Reparative effect of mesenchymal stromal cells on endothelial cells after ischemic and inflammatory injury

Background & Aim Renal endothelium is damaged by ischemia reperfusion injury (IRI) during transplantation as a result of the hypoxic metabolism and the resumption of oxygen supply after reperfusion. It has been shown that mesenchymal stromal cells (MSC) are effective in enhancing kidney function after IRI. However, the cellular targets and mechanisms of action behind MSC effects are still poorly understood. Therefore, our objective was to evaluate the role of MSC in repairing injured endothelium as it is the first tissue with which they interact after infusion and to determine the specific interactions involved in this process. The role of physical communication and cytokine secretion in the reparative action of MSC was studied as well as its molecular mechanisms. Methods, Results & Conclusion Human umbilical vein endothelial cells (HUVEC) were submitted to hypoxic and inflammatory insult (TNF-a). This increased the expression of activation molecules such as CD54, CD62e and HLA-II on HUVEC's cell surface. Consequently, an increase of almost 20% in the adherence of MSC to HUVEC was observed in comparison to untreated HUVEC. Moreover, an increase of around 20% in the migratory capacity of MSC towards injured HUVEC was observed. MSC showed a 15 to 20% increase in their ability to transmigrate through injured HUVEC monolayers.
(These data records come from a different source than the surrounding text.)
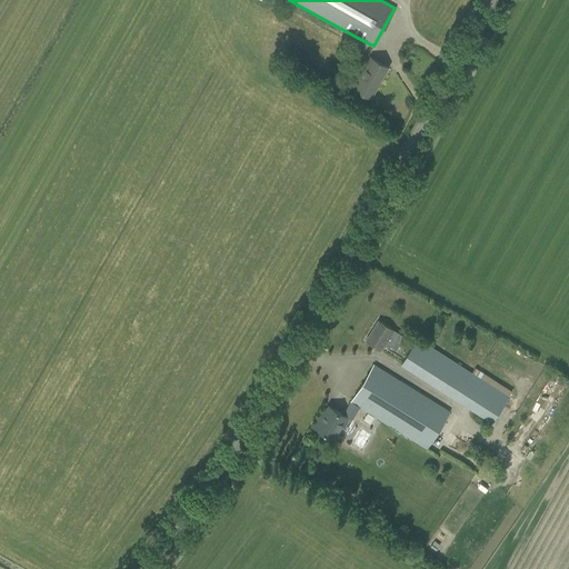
[(371,57),(353,87),(370,97),(387,67),(371,57)]
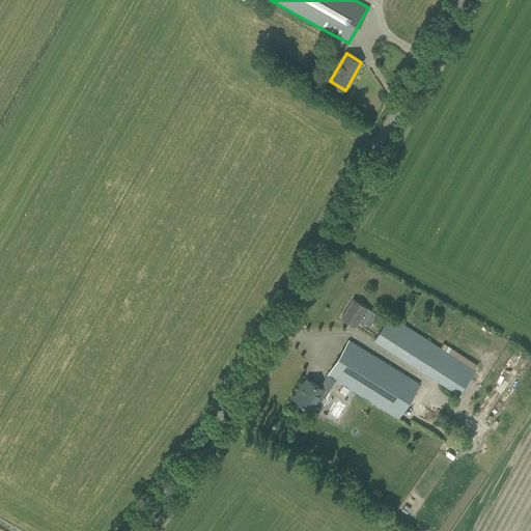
[(354,327),(366,308),(352,299),(340,318),(354,327)]
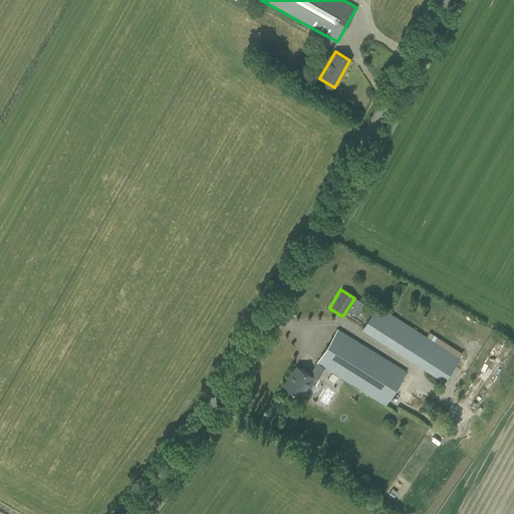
[(461,354),(429,334),(426,338),(376,306),(361,330),(444,382),(461,354)]
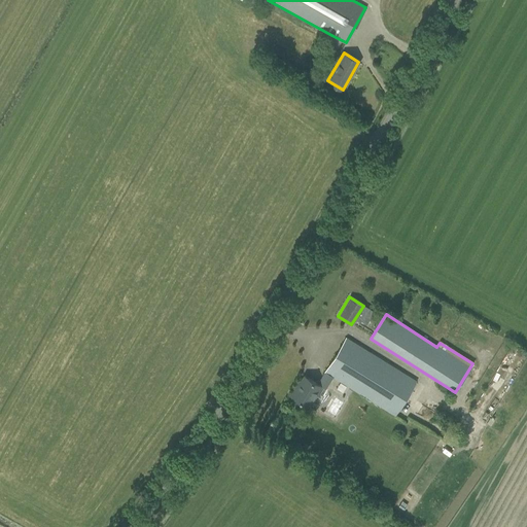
[(394,416),(416,382),(355,343),(346,338),(318,384),(304,375),(297,386),(295,385),(290,394),(299,400),(305,405),(312,393),(317,396),(322,388),(324,389),(334,376),(394,416)]
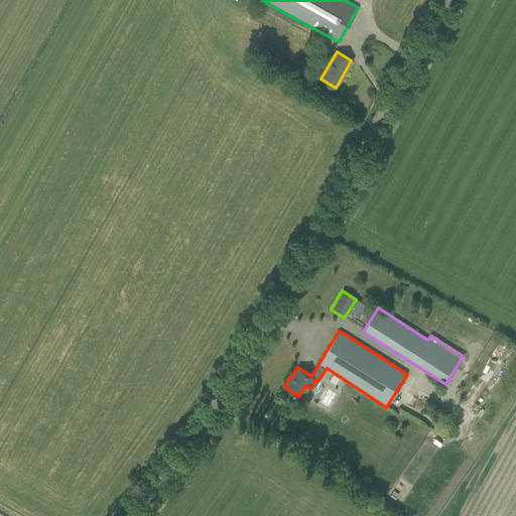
All buildings are outlined.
Once MSC were in contact with HUVEC, the oxidative stress of HUVEC decreased as observed by a decrease in reactive oxygen species levels, their proliferative status improved and MSC restored the angiogenic potential to levels close to those from healthy HUVEC. To determine whether physical interaction or soluble factors released by MSC are fundamental for MSC regenerative capacity, a Boyden chamber system experiment was performed and we observed that both were required to achieve the full reparative effect of MSC. Moreover, we observed an increase in the expression of CD44 and CD29 adhesion molecules on MSC membrane after co-culture with injured HUVEC, as well as their ligands CD62e and CD106 on HUVEC membrane. We conclude that MSC are able to repair the injury caused by ischemic and inflammatory injury on HUVEC via a mechanism that requires both physical and paracrine interaction between MSC and HUVEC. We are currently studying the specific effector molecules involved in MSC and HUVEC cell-to-cell interaction which will allow targeted modification to improve the regenerative effects of MSC therapy.